- Born: June 6, 1964 (age 61)
- Scientific career
- Institutions: University of Liverpool

= Gregory Lip =

British cardiologist

Gregory Lip is a clinical researcher and Price-Evans Chair of Cardiovascular Medicine, at the University of Liverpool. He was Director of the Liverpool Centre for Cardiovascular Science at the University of Liverpool, Liverpool John Moores University and Liverpool Heart & Chest Hospital (2019-2026).

He is a NIHR senior investigator, and also distinguished professor at Aalborg University, Denmark; and adjunct professor at Yonsei University and Seoul National University, Seoul, Korea. He also holds visiting or honorary professorships in various other universities in UK, Serbia (Belgrade), S.Korea (Yonsei, Seoul National University), China (Beijing, Nanjing, Guangzhou), Thailand (Chiangmai, Mahidol in Bangkok) and Taiwan (Taipei).

He is one of the top highly-cited researchers (h>100) according to webometrics. and AD Scientific Index Rankings.

Professor Lip has had a major interest into the epidemiology of atrial fibrillation (AF), as well as the pathophysiology of thromboembolism in this arrhythmia. Furthermore, he has been researching stroke and bleeding risk factors, and improvements in clinical risk stratification. The CHA2DS2-VASc and HAS-BLED scores - for assessing stroke and bleeding risk, respectively – were first proposed and independently validated following his research. The ABC (Atrial fibrillation Better Care) pathway management approach proposed by him is the core recommendation in various AF guidelines, and has been shown to reduce adverse outcomes in AF patients.

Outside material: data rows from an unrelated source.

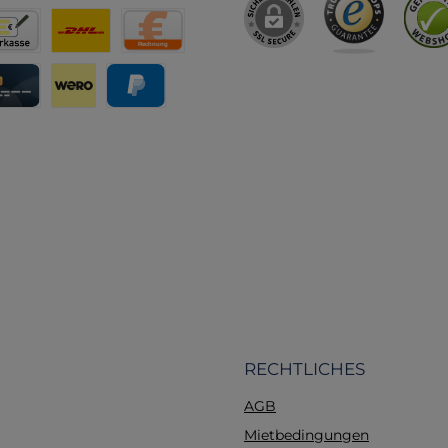
Kombination mit 
Warnschutzklasse Jacke
Hose Kl. 2 bestehen
r Behörden
kasse
Benutzerdefiniertes Bild 2
Rechnung
Einsatzjacke ENF
tagesleuchtgelb / 
eisung
editkarte
Wero
PayPal
Einsatzhose OMEG
tagesleuchtgelb / 
passende Sweat-Jac
Einzippen als optional
in marine (aber auch 
tragbar) ein Rücken
reflektierend 42x8 
Wunschtext ein Name
marine 12 x 2 cm
reflektierendem Wun
Die ausführlichen Ar
Details entnehmen Si
RECHTLICHES
den Beschreibunge
AGB
einzelnen Produkte
Größe Hose/Jacke kön
Mietbedingungen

His work has led to changes in national and international clinical practice guidelines and improvements in patient care.

Professor Lip was ranked by Expertscape as a leading expert in the understanding and treatment of AF, a position still maintained in 2023. In 2023, he was awarded the American College of Cardiology (ACC) Distinguished Scientist Award (Clinical Domain).

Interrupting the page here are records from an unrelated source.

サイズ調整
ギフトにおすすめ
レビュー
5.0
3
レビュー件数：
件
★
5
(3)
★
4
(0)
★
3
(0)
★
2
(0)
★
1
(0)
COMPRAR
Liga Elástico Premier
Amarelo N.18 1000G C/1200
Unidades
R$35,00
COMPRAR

He was on the writing committee for various international guidelines, including the American College of Chest Physicians (ACCP) Antithrombotic Therapy Guidelines for Atrial Fibrillation, as well as various guidelines and/or position statements from the European Society of Cardiology (ESC) or European Heart Rhythm Association. He has acted as senior/section editor for major international textbooks and at senior editorial level for major international journals.